Wir konnten bereits einen Blick auf die finale, englische Version werfen, warten mit unserem Testergebnis aber auf die deutsche Software.

Toast 6 Titanium ist vollkommen neu für Cocoa und Core-Audio von Mac-OS X programmiert und arbeitet ausschließlich unter dem aktuellen Mac-Betriebssystem. An der Oberfläche hat sich auf den ersten Blick nicht sehr viel verändert, die Unterteilung in Daten, Audio, Video und Kopien ist nun konsistent nach Medieninhalten sortiert. Formate, Basis- und erweiterte Einstellungen nimmt Toast in einer zusätzlichen Schublade links vom Hauptfenster entgegen. Die jeweils verfügbaren Optionen ändern sich je nach ausgewähltem Datentyp. Dadurch erscheint die Bedienung übersichtlicher und intuitiver als bisher.

Der Installationsassistent bietet eine zusätzliche Systemeinstellung "Déjà Vu" und die Kontextmenü-Erweiterung "ToastIt" an und nimmt abschließend die Einstellung in "CDs & DVDs" für eingelegte Rohlinge vor. Déjà Vu sorgt für tägliche, wöchentliche oder monatliche Backups, die sich automatisch anfertigen lassen. Original- und Zielordner und einige Optionen mehr bedürfen allerdings der Rechte eines Administrators. Die Kontextmenü-Erweiterung lässt es zu, direkt mit gedrückter Wahltaste und einem Mausklick im Finder den Brennprozess an Toast zu ergeben und zu starten.

Konvertieren und Brennen

Toast 6 versteht sich auf jedes Audio- und Videoformat, das auch Quicktime erkennt. Dabei konvertiert die Brennsoftware die Medienformate automatisch in das jeweils gewünschte Zielformat vor dem Brennen oder exportiert nach den getroffenen Voreinstellungen. So erkennt Toast 6 nun auch Ogg-Dateien, Divx- oder Mpeg4 und kann diese wie bisher schon als MP3- oder Audio-CDs brennen, optional mit CD-Text, und kann neben den bisherigen DVD- und Video-CDs nun auch qualitativ hochwertigere Super-Video-CDs erstellen.
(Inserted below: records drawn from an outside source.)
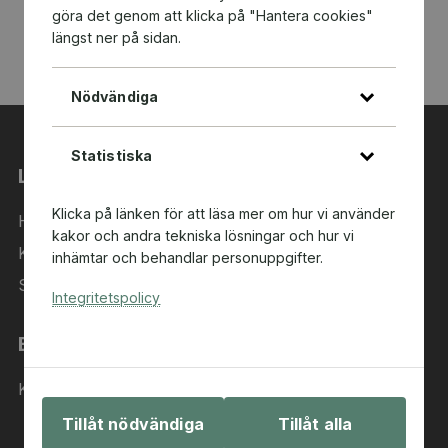
göra det genom att klicka på "Hantera cookies"
längst ner på sidan.
Nödvändiga
Statistiska
Länkar
Klicka på länken för att läsa mer om hur vi använder
Hem
kakor och andra tekniska lösningar och hur vi
Kategorier
inhämtar och behandlar personuppgifter.
Sök i sortimentet
Integritetspolicy
Behöver du hjälp?
Kontakta oss
Tillåt nödvändiga
Tillåt alla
Da die meisten handelüblichen DVD-Player den Mpeg-2-Codec auf CDs interpretieren kann, dürfte damit allen Hobby-Filmern ein großer Nutzen entstehen, weil umständliche Konvertierwerkzeuge überflüssig sind. Allerdings rendert Toast 6 keine kopiergeschützten DVD-Filme auf SVCDs und verletzt somit auch nicht das Urheberrecht.

Brenner teilen

Vor allem an Unternehmen und kleinere Computernetze richtet sich allerdings die integrierte Share-Funktion von Toast. Über die Rendezvous-Technik lässt sich der eigene Brenner - selbst über das Internet - für andere Toast-6-Anwender freigeben und gegebenenfalls per Passwort schützen. Auf diese Weise lassen sich etwa DVD-Brenner aber auch jeder CD-Brenner im Netz gemeinsam nutzen - entsprechende Toast-Lizenzen vorausgesetzt. Unsere ersten Tests meistert die Software mit Bravour, arbeitet problemlos im Hintergrund und produziert selbst dann keinen Ausschuss, wenn unser Testrechner rechenintensive Prozesse im Vordergrund durchführt.